Valor Econômico, 06/05/2020, Brasil, p. A3

Ociosidade já aumentava antes da crise, avalia Ibre

Hugo Passarelli


A ociosidade da economia deve ter aumentado no primeiro trimestre, contrariando a tese do governo de que, antes de ser atingida em cheio pela pandemia do novo coronavírus, a atividade estava acelerando o ritmo de crescimento. Os números estão sendo consolidados pelo Instituto Brasileiro de Economia da Fundação Getulio Vargas (Ibre/FGV) e devem ser conhecidos ainda na primeira quinzena de maio.

“A economia não estava ‘bombando’ como o Paulo Guedes [ministro da Economia] falou. O primeiro trimestre não foi bom”, afirma Claudio Considera, pesquisador associado do Ibre/FGV.

No fim do mês, o Instituto Brasileiro de Geografia e Estatística (IBGE) também divulga o dado oficial sobre o desempenho do Produto Interno Bruto (PIB) nos três primeiros meses do ano.

Se confirmado, o aumento da ociosidade vai reverter a leve melhora que havia mostrado no fim do ano passado.

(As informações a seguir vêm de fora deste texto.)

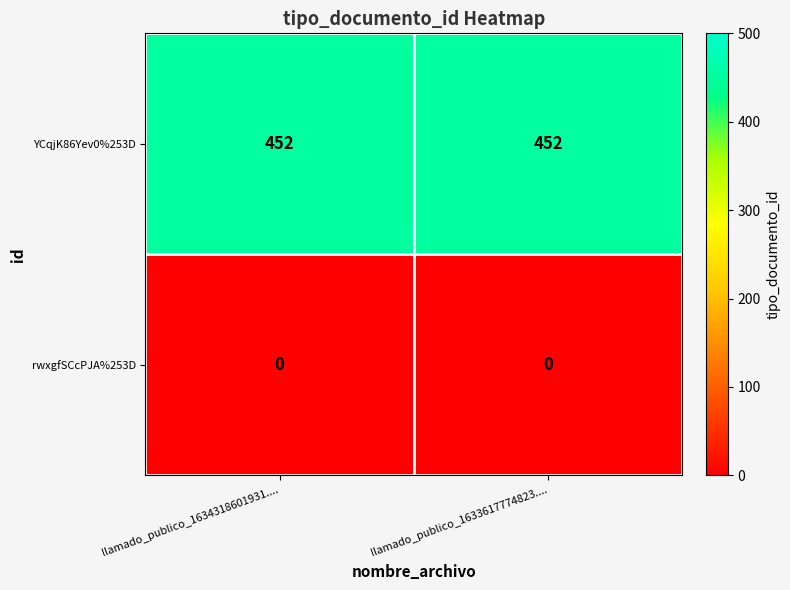

What is the lowest value of the YCqjK86Yev0%253D series?

452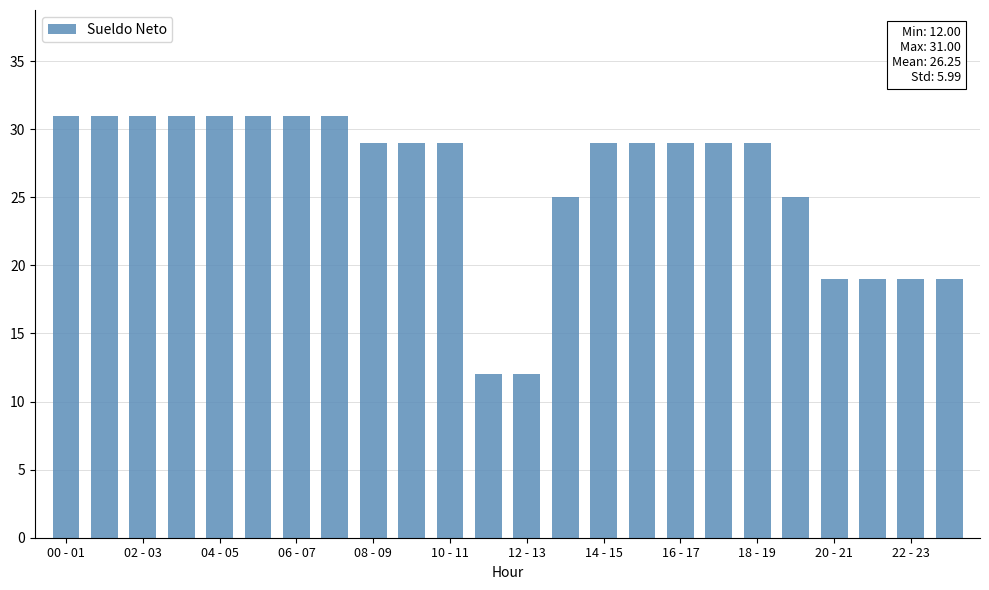

What is the value of the 17th bar from the left?

29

Entre o terceiro e quarto trimestres de 2019, o hiato do produto, que mede a diferença entre o crescimento potencial e o que efetivamente ocorreu, caiu de 3,7% para 3,5% na média entre as métricas mais utilizadas pelos economistas.

Pela ótica da função da produção, que considera a produtividade total dos fatores e os estoques de capital físico e humano, o hiato do produto recuou de 4,5% para 4,3%. Essa medida é considerada mais precisa pelo Ibre por embutir um sentido econômico, e não meramente estatístico, como a média das estimativas de hiato do produto.

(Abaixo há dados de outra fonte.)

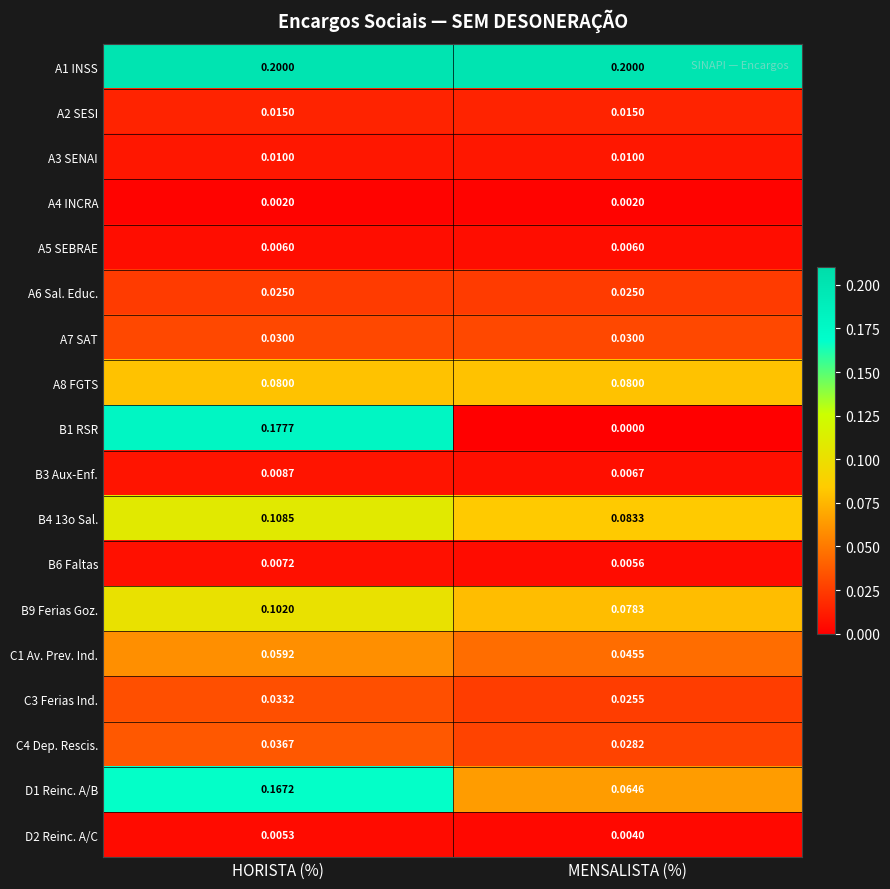

At which category is the sum across all series the highest?

HORISTA (%)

“O país passa por uma crise fiscal, com uma dívida bruta em proporção do PIB de aproximadamente 80% e o hiato do produto segue ainda bastante aberto mesmo após mais de dois anos de terminada a última recessão”, resume Considera em artigo no blog do Ibre, elaborado em conjunto com as pesquisadoras Juliana Trece e Elisa Andrade.

Entre os segmentos da economia, a ociosidade na indústria ficou estável em 5,6% pela média das medidas de hiato e caiu de 6,4% para 6,2% na análise de função da produção. “Ambos os valores mostram um hiato negativo do produto industrial superior ao do PIB e que já se tornou negativo um ano antes do que no caso do PIB”, dizem os autores.

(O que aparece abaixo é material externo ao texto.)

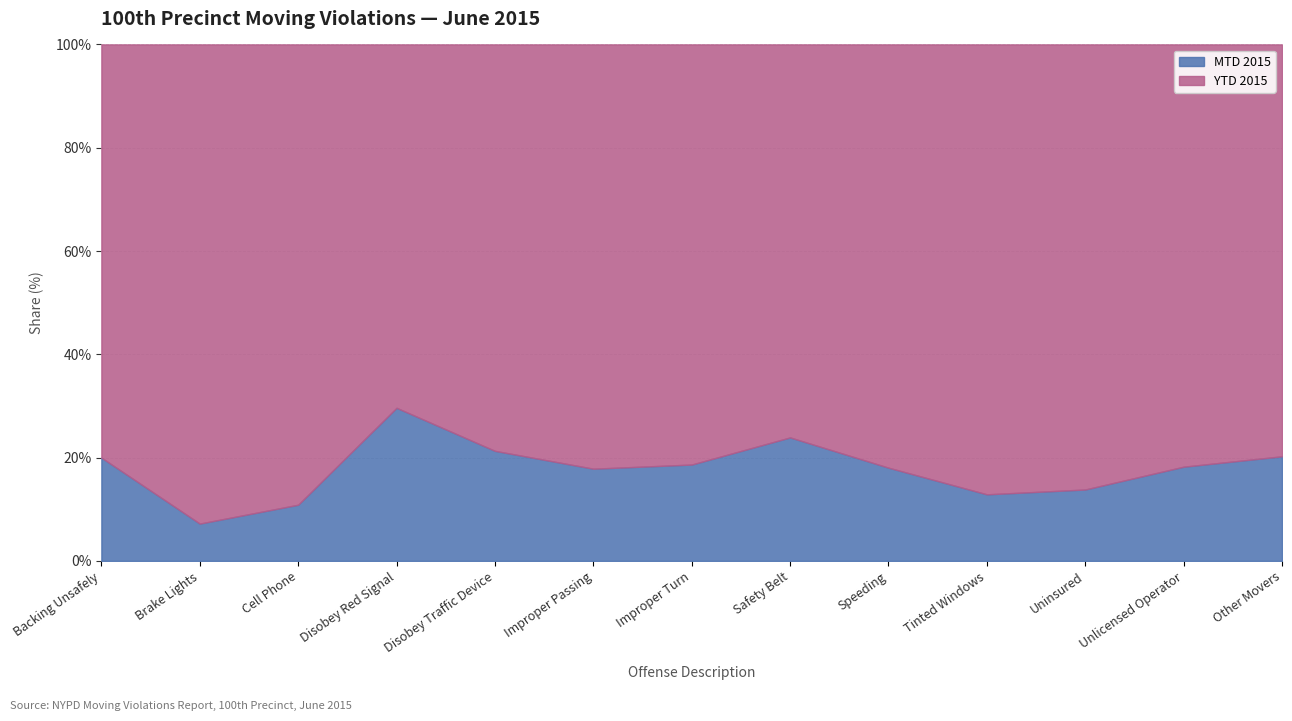

At which category does YTD 2015 reach its first local valley?

Disobey Red Signal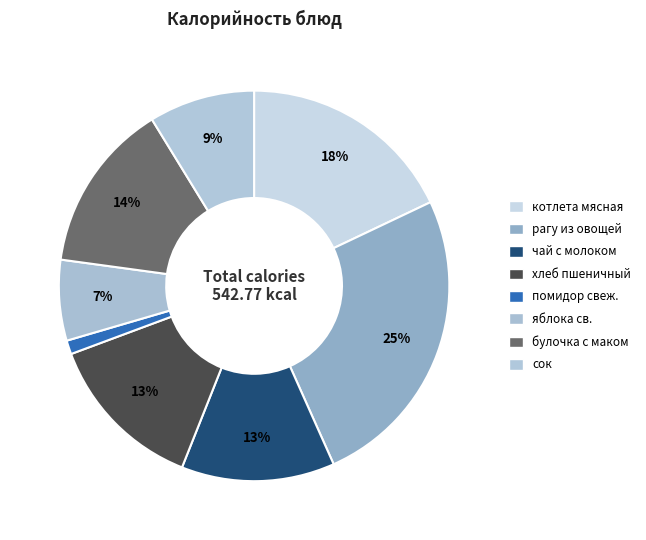

What percentage is the котлета мясная slice, to the nearest percent?

18%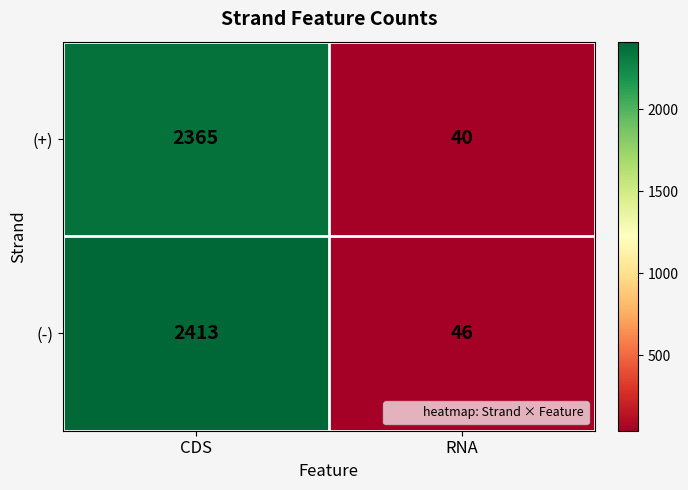

At which category is the sum across all series the highest?

CDS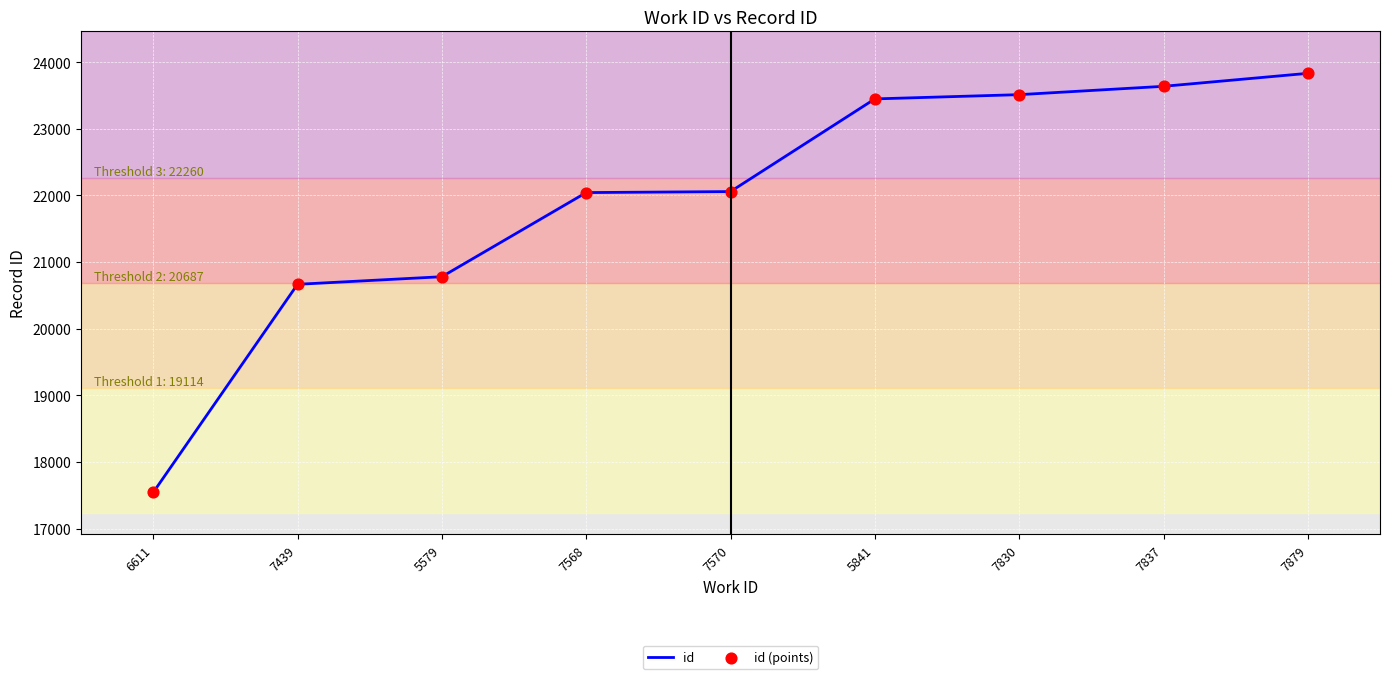

What is the change in value from 6611 to 5579?

+3239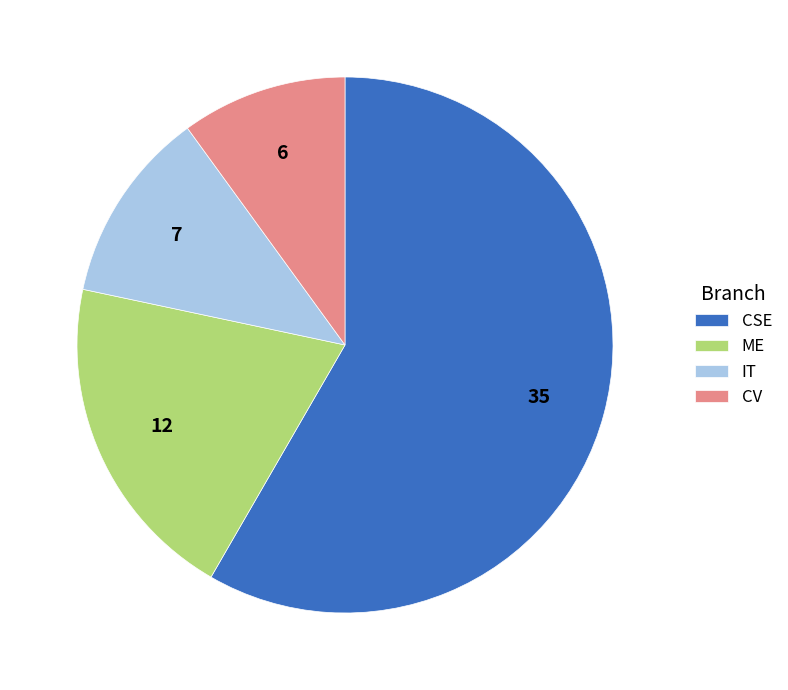

Which has a higher value, CSE or IT?

CSE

Em igual comparação, o hiato do produto observado no setor de serviços caiu de 4% para 3,9% nas duas medidas de ociosidade calculadas pelo Ibre/FGV.

As medidas de isolamento social adotadas a partir de março abateram toda a economia, mas causam preocupação sobretudo pelo impacto nos serviços, paralisados em larga escala desde então e com peso crescente sobre a frágil recuperação da economia observada desde 2017.

O consumo das famílias tem puxado o crescimento do PIB nos últimos três anos, com taxa de aumento ao redor de 2%, mas a composição mudou significativamente, nota Considera. Em 2017, o consumo de serviços foi responsável por 15% do consumo das famílias, fatia que aumentou para 61% em 2019, segundo cálculos do Ibre/FGV.

Isso gera incerteza sobre a velocidade da retomada uma vez que, mesmo passado o pico das contaminações por covid-19 no Brasil, o consumo das famílias, a recuperação do crédito e a melhora da ocupação pela informalidade não devem ter força para impulsionar a atividade.

“Tal comportamento mostra a fragilidade estrutural da economia brasileira, baseada quase unicamente em consumo, com aumento da importância do consumo de serviços. Fica difícil sustentar que, a longo prazo, um crescimento robusto da economia poderia ser sustentado com essa estrutura, que foi muito incentivada por medidas pontuais do governo de estímulo à economia, como a liberação do FGTS”, dizem Considera, Juliana e Elisa.